> **ABOUT THIS TASK**:
Print each entry precisely; exclude the pictures.
==========
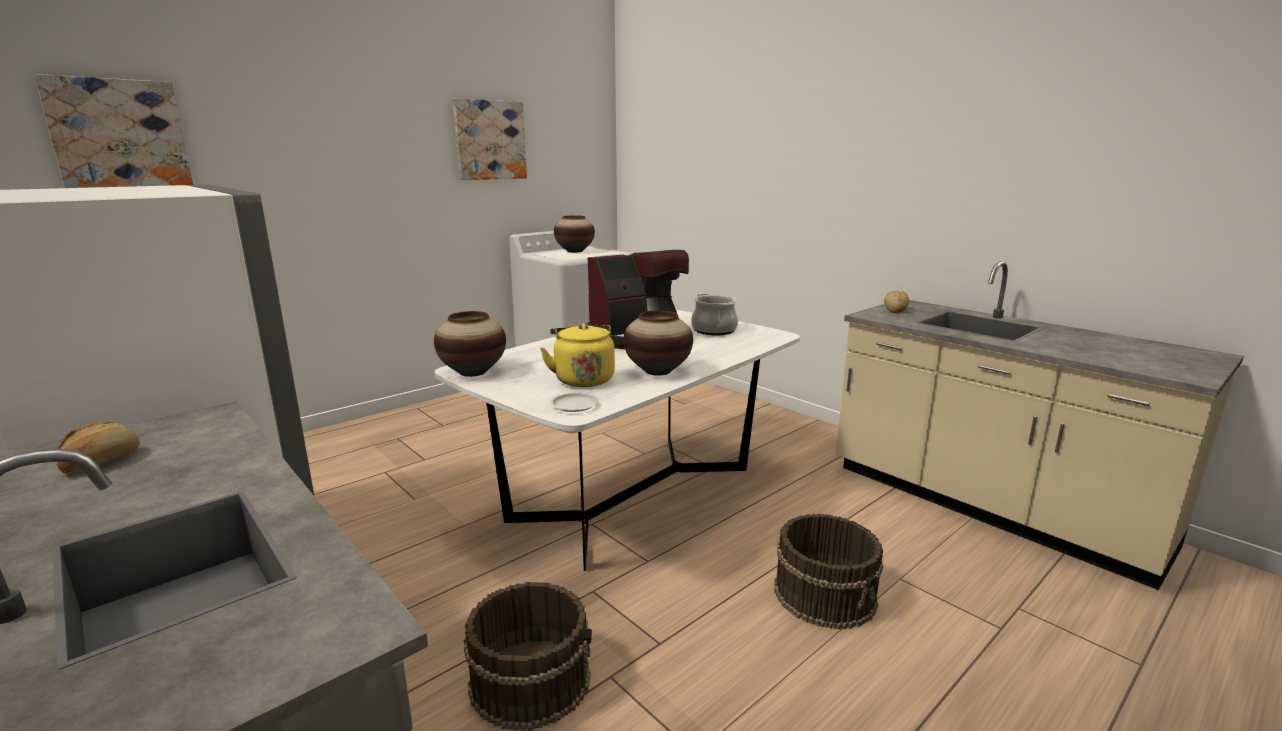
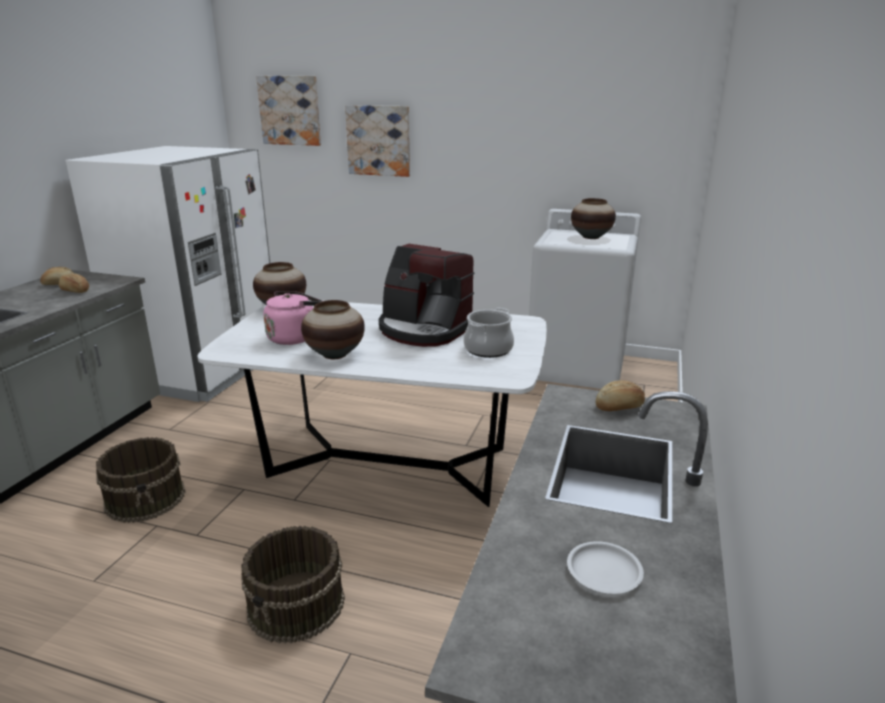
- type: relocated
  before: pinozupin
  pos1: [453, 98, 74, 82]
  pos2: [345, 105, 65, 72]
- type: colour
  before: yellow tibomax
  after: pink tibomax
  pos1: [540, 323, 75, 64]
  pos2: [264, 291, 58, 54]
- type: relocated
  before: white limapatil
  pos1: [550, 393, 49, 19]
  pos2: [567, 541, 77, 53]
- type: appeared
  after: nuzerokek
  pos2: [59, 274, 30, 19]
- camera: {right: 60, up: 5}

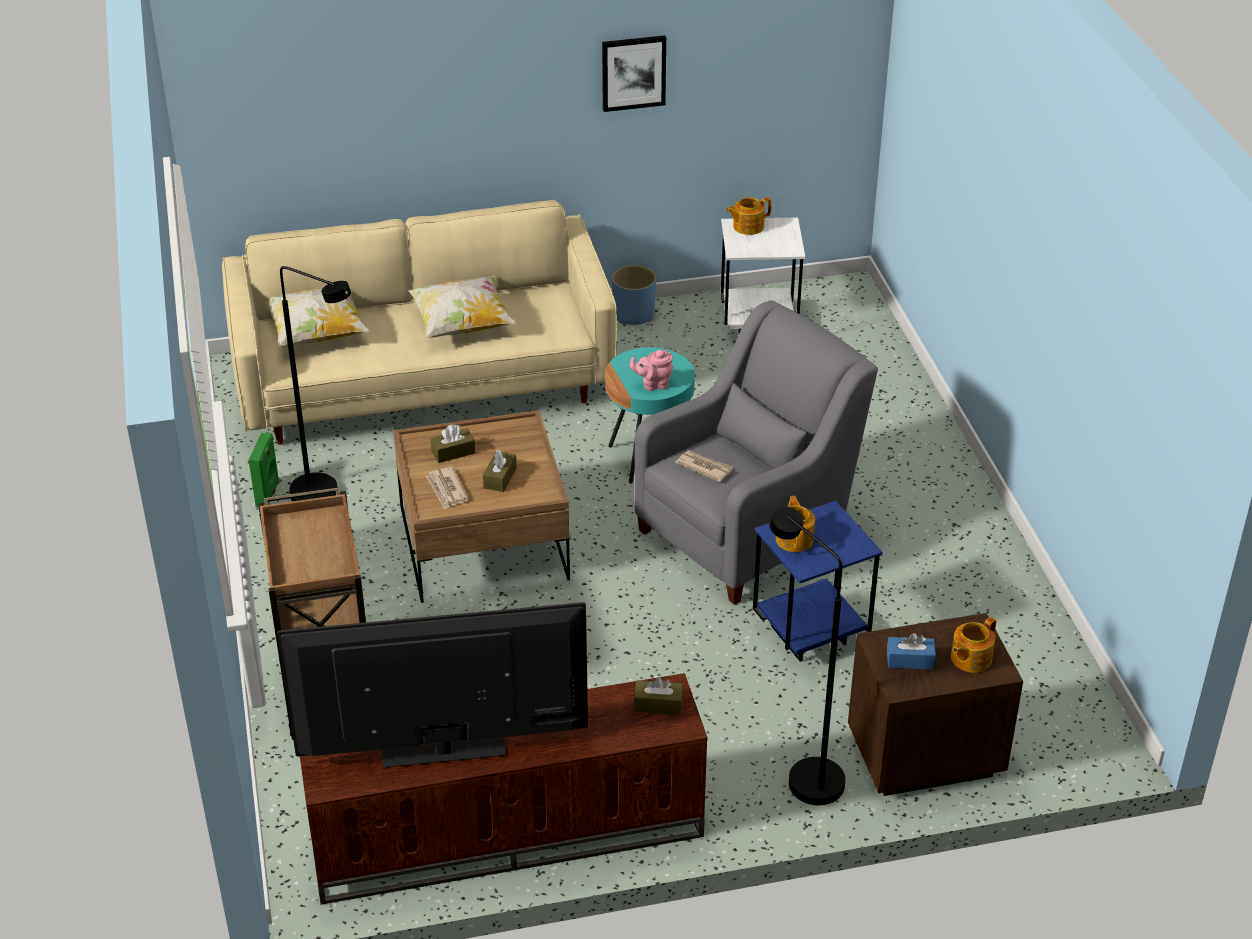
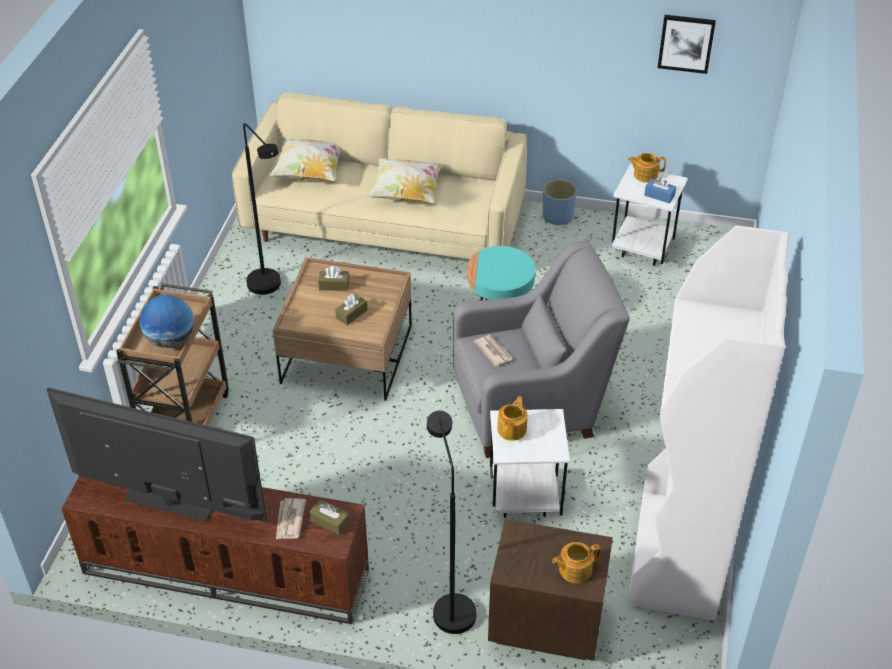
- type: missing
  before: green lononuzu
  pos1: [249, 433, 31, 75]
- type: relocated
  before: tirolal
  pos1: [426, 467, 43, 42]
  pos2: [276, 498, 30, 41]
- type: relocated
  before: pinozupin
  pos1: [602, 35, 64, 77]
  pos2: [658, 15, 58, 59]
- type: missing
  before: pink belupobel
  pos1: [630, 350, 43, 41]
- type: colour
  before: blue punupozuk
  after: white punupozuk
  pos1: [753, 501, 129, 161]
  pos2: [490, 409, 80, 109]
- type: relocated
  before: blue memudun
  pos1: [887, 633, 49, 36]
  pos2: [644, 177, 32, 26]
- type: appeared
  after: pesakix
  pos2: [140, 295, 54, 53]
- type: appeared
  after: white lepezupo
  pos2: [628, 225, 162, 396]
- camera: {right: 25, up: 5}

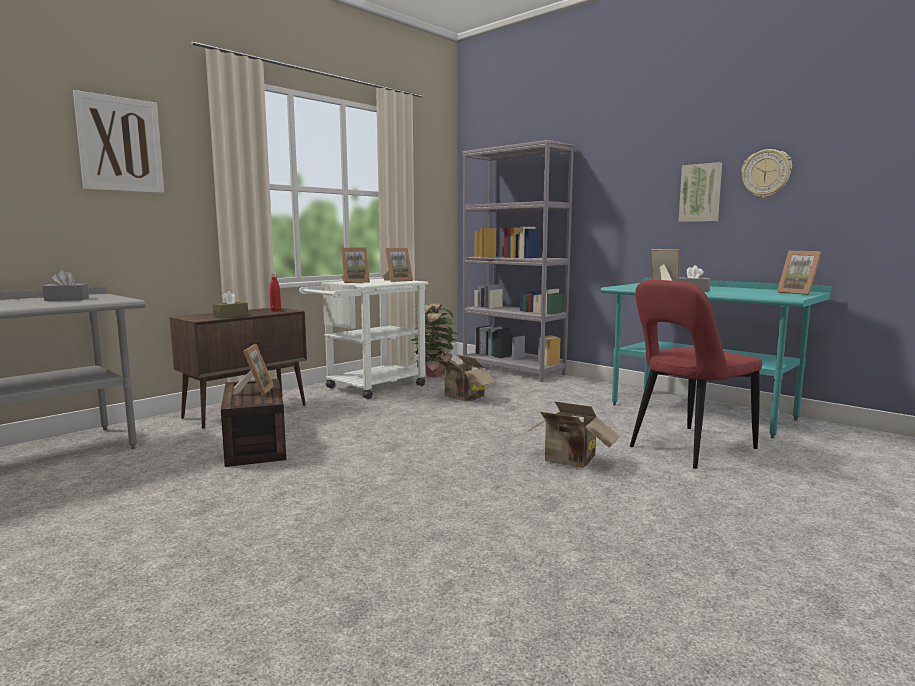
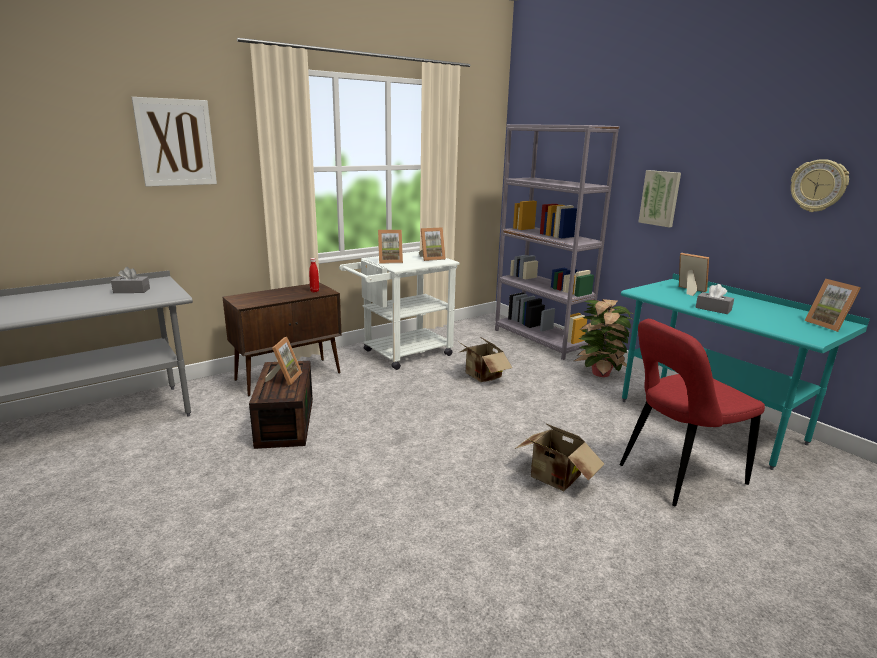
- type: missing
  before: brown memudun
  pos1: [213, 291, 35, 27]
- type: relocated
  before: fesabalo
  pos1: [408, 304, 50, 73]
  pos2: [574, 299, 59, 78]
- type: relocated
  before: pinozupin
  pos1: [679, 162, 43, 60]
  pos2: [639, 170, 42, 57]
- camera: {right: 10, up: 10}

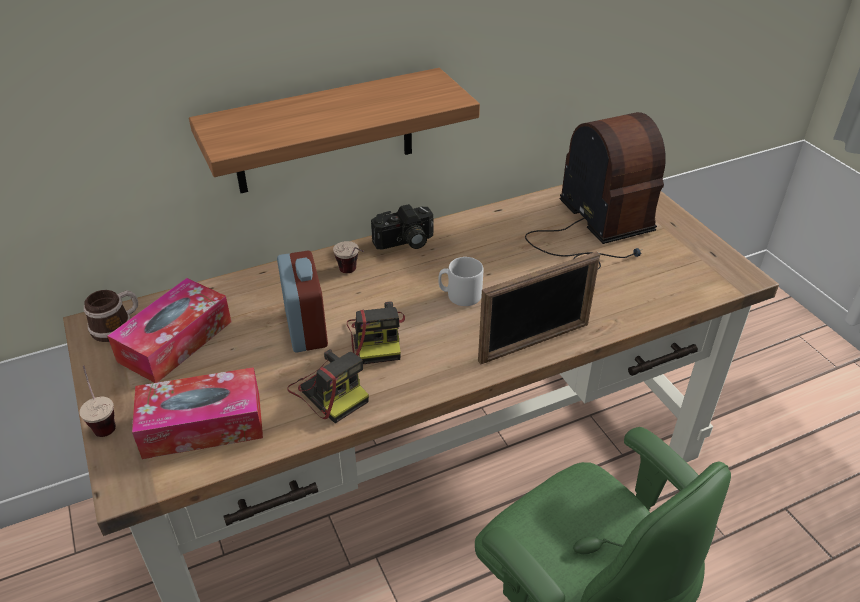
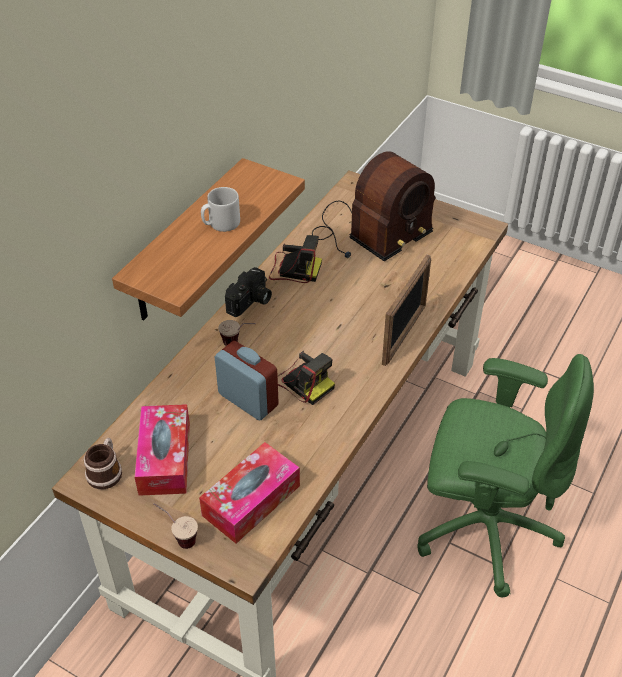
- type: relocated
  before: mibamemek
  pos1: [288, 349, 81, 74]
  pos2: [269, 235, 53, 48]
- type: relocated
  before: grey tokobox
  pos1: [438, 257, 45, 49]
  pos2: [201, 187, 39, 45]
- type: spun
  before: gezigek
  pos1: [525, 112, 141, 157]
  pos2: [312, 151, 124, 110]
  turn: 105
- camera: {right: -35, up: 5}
==========
> **RESULT**:
- type: relocated
  before: pinozupin
  pos1: [453, 98, 74, 82]
  pos2: [345, 105, 65, 72]
- type: colour
  before: yellow tibomax
  after: pink tibomax
  pos1: [540, 323, 75, 64]
  pos2: [264, 291, 58, 54]
- type: relocated
  before: white limapatil
  pos1: [550, 393, 49, 19]
  pos2: [567, 541, 77, 53]
- type: appeared
  after: nuzerokek
  pos2: [59, 274, 30, 19]
- camera: {right: 60, up: 5}

- type: missing
  before: green lononuzu
  pos1: [249, 433, 31, 75]
- type: relocated
  before: tirolal
  pos1: [426, 467, 43, 42]
  pos2: [276, 498, 30, 41]
- type: relocated
  before: pinozupin
  pos1: [602, 35, 64, 77]
  pos2: [658, 15, 58, 59]
- type: missing
  before: pink belupobel
  pos1: [630, 350, 43, 41]
- type: colour
  before: blue punupozuk
  after: white punupozuk
  pos1: [753, 501, 129, 161]
  pos2: [490, 409, 80, 109]
- type: relocated
  before: blue memudun
  pos1: [887, 633, 49, 36]
  pos2: [644, 177, 32, 26]
- type: appeared
  after: pesakix
  pos2: [140, 295, 54, 53]
- type: appeared
  after: white lepezupo
  pos2: [628, 225, 162, 396]
- camera: {right: 25, up: 5}

- type: missing
  before: brown memudun
  pos1: [213, 291, 35, 27]
- type: relocated
  before: fesabalo
  pos1: [408, 304, 50, 73]
  pos2: [574, 299, 59, 78]
- type: relocated
  before: pinozupin
  pos1: [679, 162, 43, 60]
  pos2: [639, 170, 42, 57]
- camera: {right: 10, up: 10}

- type: relocated
  before: mibamemek
  pos1: [288, 349, 81, 74]
  pos2: [269, 235, 53, 48]
- type: relocated
  before: grey tokobox
  pos1: [438, 257, 45, 49]
  pos2: [201, 187, 39, 45]
- type: spun
  before: gezigek
  pos1: [525, 112, 141, 157]
  pos2: [312, 151, 124, 110]
  turn: 105
- camera: {right: -35, up: 5}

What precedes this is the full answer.